Topic of the moment - Flexibility.

I had to change my trip three times because of the hurricane.  This is not a complaint.  I think that would be ungrateful since I didn't have any property or personal damage to anything other than my nerves.  Others didn't fare so well.  So I'm not complaining.  Just a fact, the trip changed three times, and seeing how I'm still well north of NYC, getting through to DC still remains a theoretical construct.

Changing plans is something that is very hard for me. Travel is tough enough.  Not knowing when it is going to happen makes it all quite a bit worse.  And yet travel delays, cancellations, rescheduling, and all the rest are so commonplace that you can't travel if you can't deal with them.  Or you can go ahead and travel and NOT deal, but you'll be pretty miserable.

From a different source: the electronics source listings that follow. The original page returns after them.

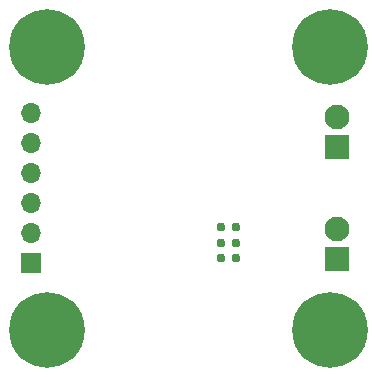
<source format=gbr>
%TF.GenerationSoftware,KiCad,Pcbnew,7.0.2-0*%
%TF.CreationDate,2023-05-15T10:38:26-07:00*%
%TF.ProjectId,RagGuard_V2,52616747-7561-4726-945f-56322e6b6963,rev?*%
%TF.SameCoordinates,Original*%
%TF.FileFunction,Soldermask,Bot*%
%TF.FilePolarity,Negative*%
%FSLAX46Y46*%
G04 Gerber Fmt 4.6, Leading zero omitted, Abs format (unit mm)*
G04 Created by KiCad (PCBNEW 7.0.2-0) date 2023-05-15 10:38:26*
%MOMM*%
%LPD*%
G01*
G04 APERTURE LIST*
%ADD10C,3.600000*%
%ADD11C,6.400000*%
%ADD12C,0.770000*%
%ADD13R,2.100000X2.100000*%
%ADD14C,2.100000*%
%ADD15R,1.700000X1.700000*%
%ADD16O,1.700000X1.700000*%
G04 APERTURE END LIST*
D10*
%TO.C,H2*%
X186000000Y-126000000D03*
D11*
X186000000Y-126000000D03*
%TD*%
D10*
%TO.C,H4*%
X210000000Y-126000000D03*
D11*
X210000000Y-126000000D03*
%TD*%
D10*
%TO.C,H1*%
X186000000Y-102000000D03*
D11*
X186000000Y-102000000D03*
%TD*%
D12*
%TO.C,U3*%
X200760000Y-117280000D03*
X200760000Y-118580000D03*
X200760000Y-119880000D03*
X202060000Y-117280000D03*
X202060000Y-118580000D03*
X202060000Y-119880000D03*
%TD*%
D13*
%TO.C,J1*%
X210566000Y-110490000D03*
D14*
X210566000Y-107950000D03*
%TD*%
D13*
%TO.C,J2*%
X210566000Y-120000000D03*
D14*
X210566000Y-117460000D03*
%TD*%
D10*
%TO.C,H3*%
X210000000Y-102000000D03*
D11*
X210000000Y-102000000D03*
%TD*%
D15*
%TO.C,J4*%
X184625000Y-120350000D03*
D16*
X184625000Y-117810000D03*
X184625000Y-115270000D03*
X184625000Y-112730000D03*
X184625000Y-110190000D03*
X184625000Y-107650000D03*
%TD*%
M02*

</source>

I'll go so far as to say that travel is *defined* by unpredictability.  It's not the exception, but the rule.  If you can accurately predict some set of events from beginning to end, I'll bet you are not traveling. 

So how do the anxious ones (i.e. us) maximize our travel enjoyment?  It is hard to just start being 'flexible" about travel issues overnight.  If I could generate flexibility on a whim, I"d be less OCD and much more yoga.  But if you break down "flexibility" into a few other concepts, it seems like something different.  It seems to include an acceptance of how situations can change, a willingness to change with them, and an ability to make the most of it when you do.  So here are a few thoughts as I consider the nexus of flexibility, adaptability, compromise, and resourcefulness.

Being flexible is understanding that plans are guidelines, not a script.  The plans you made before the trip might not be the best (or even possible) when new data comes to light.  So we end up having to accept the change, and then find creative ways to deal with the situation.  Never assume a change in plans inevitably means your trip will suffer.  You could end up with a better trip in the end.  One year we were stranded by a snow storm up north.  I'm not a fan of snow, so wasn't too pleased.  Instead of brooding, however, we all ended up at a local ski resort, and I had a facial at the spa there.  It was the perfect cap off to the trip.

Being flexible is being willing to tolerate some level of discomfort.  This might be physical (sitting on hard benches) or mental (dealing with a crowd of people).  Those of us with MIs have a host of constraints and discomforts that others do not have.  Imagining that they won't crop up during travel is totally unrealistic.  So we have to find ways to deal.  The more creative and resourceful I am with my responses to discomfort, the more likely I am to find something I can tolerate, and occasionally something better than I would have had in the first place. My husband and I were walking through NYC one time, and I said we should get a taxi back to the hotel because I was getting a blister.  Next thing I know we are taking a pedicab through Times Square.  Thought we were gonna get mowed down by a real taxi, but still, it was some wild fun with a view I don't think I'll ever duplicate.

That was also an example of compromise, since I never would have gotten into that pedicab unless my spouse had really wanted the ride.  I was able to keep a handle on my anxieties, and take advantage of the little adventure.

Compromise isn't just with others, of course, it is with ourselves.  Sometimes I can't keep a handle on my fears, and end up missing out.  When a group of friends went on a guided tour of a volcano, I couldn't make myself go because I was (am) afraid of the poisonous gasses.  Hikes that include gas masks are generally not in my repertoire.  I do regret not having had the experience though.

So this takes more acceptance.  I need to focus on what I can do, not what I can't.

I like to think of it as evolution - adapting to become the organism that is best fit to the situation and environment.  The person on the train next to me wants to talk, and I want to write.  Well, I can put my headphones on, or I can choose to chat.  This time I'm choosing to chat a little.  Scary for me, but worth the discomfort to have the experience. 

Especially since now that we are south of Philly, I know I'll actually be getting home tonight :)  Well.  Probably.